The headline: DiffAugment changed the training dynamics and the attainable floor. That is the difference from the discriminator-balance experiment, where the dynamics shifted but the floor did not.
What it does and does not prove
- It does show the subset ceiling was, at least in part, a data-efficiency / discriminator-overfitting problem — the exact thing DiffAugment targets — and that the GAN-correct (both-sides, differentiable) application is what unlocked it.
- It does not prove the model is good in absolute terms. FID ~118 is still high (strong face GANs are single digits); the win is relative — the subset ceiling moved, not the state of the art.
- It is not a full-data run. This tests whether a limited-data remedy lowers the subset ceiling; the direct test of scale is still training on the full dataset. DiffAugment lowering the 2.5k-image floor is consistent with — but not the same as — “more data would help.”
- The number is an upper bound. DiffAugment’s FID is still near its minimum at epoch 90 (the last checkpoint), so a longer run, ADA’s adaptive schedule, or more data could push it further. Those are the next experiments.

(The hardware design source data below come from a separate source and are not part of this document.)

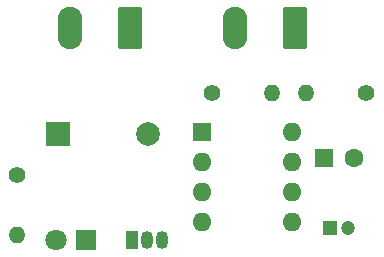
<source format=gbr>
%TF.GenerationSoftware,KiCad,Pcbnew,8.0.5*%
%TF.CreationDate,2025-02-06T17:58:04+03:00*%
%TF.ProjectId,Touch Switch Project,546f7563-6820-4537-9769-746368205072,v01*%
%TF.SameCoordinates,Original*%
%TF.FileFunction,Soldermask,Bot*%
%TF.FilePolarity,Negative*%
%FSLAX46Y46*%
G04 Gerber Fmt 4.6, Leading zero omitted, Abs format (unit mm)*
G04 Created by KiCad (PCBNEW 8.0.5) date 2025-02-06 17:58:04*
%MOMM*%
%LPD*%
G01*
G04 APERTURE LIST*
G04 Aperture macros list*
%AMRoundRect*
0 Rectangle with rounded corners*
0 $1 Rounding radius*
0 $2 $3 $4 $5 $6 $7 $8 $9 X,Y pos of 4 corners*
0 Add a 4 corners polygon primitive as box body*
4,1,4,$2,$3,$4,$5,$6,$7,$8,$9,$2,$3,0*
0 Add four circle primitives for the rounded corners*
1,1,$1+$1,$2,$3*
1,1,$1+$1,$4,$5*
1,1,$1+$1,$6,$7*
1,1,$1+$1,$8,$9*
0 Add four rect primitives between the rounded corners*
20,1,$1+$1,$2,$3,$4,$5,0*
20,1,$1+$1,$4,$5,$6,$7,0*
20,1,$1+$1,$6,$7,$8,$9,0*
20,1,$1+$1,$8,$9,$2,$3,0*%
G04 Aperture macros list end*
%ADD10C,1.400000*%
%ADD11O,1.400000X1.400000*%
%ADD12R,1.600000X1.600000*%
%ADD13C,1.600000*%
%ADD14R,2.000000X2.000000*%
%ADD15C,2.000000*%
%ADD16R,1.800000X1.800000*%
%ADD17C,1.800000*%
%ADD18R,1.050000X1.500000*%
%ADD19O,1.050000X1.500000*%
%ADD20O,1.600000X1.600000*%
%ADD21R,1.200000X1.200000*%
%ADD22C,1.200000*%
%ADD23RoundRect,0.249999X0.790001X1.550001X-0.790001X1.550001X-0.790001X-1.550001X0.790001X-1.550001X0*%
%ADD24O,2.080000X3.600000*%
G04 APERTURE END LIST*
D10*
%TO.C,R2*%
X139460000Y-75500000D03*
D11*
X144540000Y-75500000D03*
%TD*%
D10*
%TO.C,R1*%
X152540000Y-75500000D03*
D11*
X147460000Y-75500000D03*
%TD*%
D12*
%TO.C,C1*%
X149000000Y-81000000D03*
D13*
X151500000Y-81000000D03*
%TD*%
D14*
%TO.C,BZ1*%
X126460225Y-79000000D03*
D15*
X134060225Y-79000000D03*
%TD*%
D16*
%TO.C,LED*%
X128775000Y-88000000D03*
D17*
X126235000Y-88000000D03*
%TD*%
D18*
%TO.C,Q1*%
X132730000Y-88000000D03*
D19*
X134000000Y-88000000D03*
X135270000Y-88000000D03*
%TD*%
D10*
%TO.C,R3*%
X123000000Y-82500000D03*
D11*
X123000000Y-87580000D03*
%TD*%
D12*
%TO.C,555*%
X138660225Y-78850000D03*
D20*
X138660225Y-81390000D03*
X138660225Y-83930000D03*
X138660225Y-86470000D03*
X146280225Y-86470000D03*
X146280225Y-83930000D03*
X146280225Y-81390000D03*
X146280225Y-78850000D03*
%TD*%
D21*
%TO.C,C2*%
X149500000Y-87000000D03*
D22*
X151000000Y-87000000D03*
%TD*%
D23*
%TO.C,Touch Input*%
X132500000Y-70000000D03*
D24*
X127420000Y-70000000D03*
%TD*%
D23*
%TO.C,BAT+*%
X146540000Y-70000000D03*
D24*
X141460000Y-70000000D03*
%TD*%
M02*

</source>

So the series’ open question — is the FID-160 ceiling data-bound? — closes in the affirmative: partly yes. Discriminator balance was a dead end; data efficiency was a live lever.
Reproduction
1
2
3
4
5
6
7
8
# DiffAugment: same differentiable transform on real AND fake at the discriminator only
python scripts/train.py --name diffaug100 --data_path data/trainset_sub.zip \
--use_uncond_loss --use_contrastive_loss --use_mixed_loss \
--use_diffaugment --diffaugment_policy color,translation,cutout \
--num_epochs 100 --batch_size 4 --save_freq 10
# standard 2048-d FID/IS curve over every saved checkpoint (raw fakes, no augmentation)
python experiments/eval_curve.py data/testset_sub.zip checkpoints/diffaug100-*/ckpt auto out.json
Environment: PyTorch 2.4, CLIP ViT-B/32, single RTX 4060 Ti (8 GB), seed 42. The augmentation is an opt-in flag (--use_diffaugment); defaults reproduce the original training.
Resources
- DiffAugment — Zhao et al., Differentiable Augmentation for Data-Efficient GAN Training, NeurIPS 2020 (arXiv:2006.10738; code)
- StyleGAN2-ADA — Karras et al., Training Generative Adversarial Networks with Limited Data, NeurIPS 2020 (arXiv:2006.06676)
- Limited-data GANs — GANs with Limited Data: A Survey and Benchmarking, 2025 (arXiv:2504.05456)
- Series — the metric that made this measurable: “Your FID of 0.24 Isn’t Near-Perfect”; the model: “MS-CLIP-GAN Architecture”; the hypothesis this one follows: “Killing a Hypothesis Cheaply”.